▼

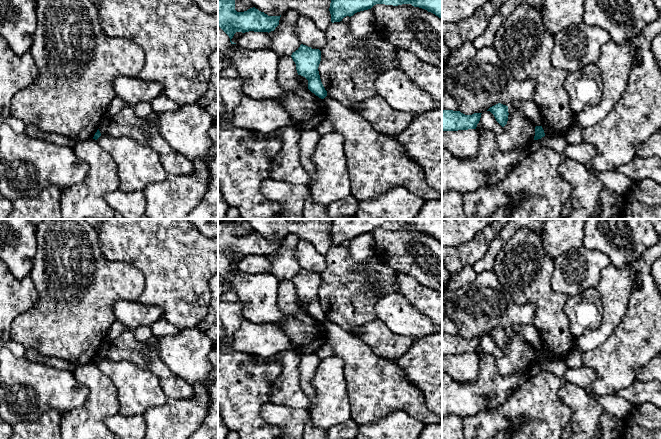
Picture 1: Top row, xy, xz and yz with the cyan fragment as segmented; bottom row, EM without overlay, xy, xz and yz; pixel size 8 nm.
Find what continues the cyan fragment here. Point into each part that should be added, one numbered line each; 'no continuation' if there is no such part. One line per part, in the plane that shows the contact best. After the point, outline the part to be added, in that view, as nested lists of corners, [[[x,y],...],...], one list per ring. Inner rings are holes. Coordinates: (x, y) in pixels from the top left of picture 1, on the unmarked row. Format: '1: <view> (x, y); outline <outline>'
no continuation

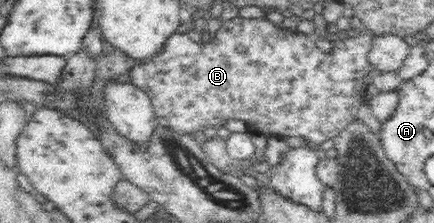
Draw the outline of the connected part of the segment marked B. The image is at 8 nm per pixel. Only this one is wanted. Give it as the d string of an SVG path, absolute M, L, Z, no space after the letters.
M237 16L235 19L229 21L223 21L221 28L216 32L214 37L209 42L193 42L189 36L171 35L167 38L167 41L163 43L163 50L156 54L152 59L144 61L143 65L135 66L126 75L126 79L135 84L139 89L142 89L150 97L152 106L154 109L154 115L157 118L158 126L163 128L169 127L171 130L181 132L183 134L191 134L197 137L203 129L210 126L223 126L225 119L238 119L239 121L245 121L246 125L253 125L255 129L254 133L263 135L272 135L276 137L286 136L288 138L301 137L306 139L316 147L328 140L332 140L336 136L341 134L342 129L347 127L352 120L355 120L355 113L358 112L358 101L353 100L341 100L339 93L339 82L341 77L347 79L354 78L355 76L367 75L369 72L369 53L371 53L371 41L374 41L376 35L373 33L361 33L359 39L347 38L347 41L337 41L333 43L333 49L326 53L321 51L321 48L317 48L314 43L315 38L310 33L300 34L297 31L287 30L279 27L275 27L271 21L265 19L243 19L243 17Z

▲

ACTIVITY:
Lines before the one containing "Find what continues" are not wanted; write out that line and every later line through the end of the data above, exactly, without pictures.

ANSWER SECTION:
Find what continues the cyan fragment here. Point into each part that should be added, one numbered line each; 'no continuation' if there is no such part. One line per part, in the plane that shows the contact best. After the point, outline the part to be added, in that view, as nested lists of corners, [[[x,y],...],...], one list per ring. Inner rings are holes. Coordinates: (x, y) in pixels from the top left of picture 1, on the unmarked row. Format: '1: <view> (x, y); outline <outline>'
no continuation

Draw the outline of the connected part of the segment marked B. The image is at 8 nm per pixel. Only this one is wanted. Give it as the d string of an SVG path, absolute M, L, Z, no space after the letters.
M237 16L235 19L229 21L223 21L221 28L216 32L214 37L209 42L193 42L189 36L171 35L167 38L167 41L163 43L163 50L156 54L152 59L144 61L143 65L135 66L126 75L126 79L135 84L139 89L142 89L150 97L152 106L154 109L154 115L157 118L158 126L163 128L169 127L171 130L181 132L183 134L191 134L197 137L203 129L210 126L223 126L225 119L238 119L239 121L245 121L246 125L253 125L255 129L254 133L263 135L272 135L276 137L286 136L288 138L301 137L306 139L316 147L328 140L332 140L336 136L341 134L342 129L347 127L352 120L355 120L355 113L358 112L358 101L353 100L341 100L339 93L339 82L341 77L347 79L354 78L355 76L367 75L369 72L369 53L371 53L371 41L374 41L376 35L373 33L361 33L359 39L347 38L347 41L337 41L333 43L333 49L326 53L321 51L321 48L317 48L314 43L315 38L310 33L300 34L297 31L287 30L279 27L275 27L271 21L265 19L243 19L243 17Z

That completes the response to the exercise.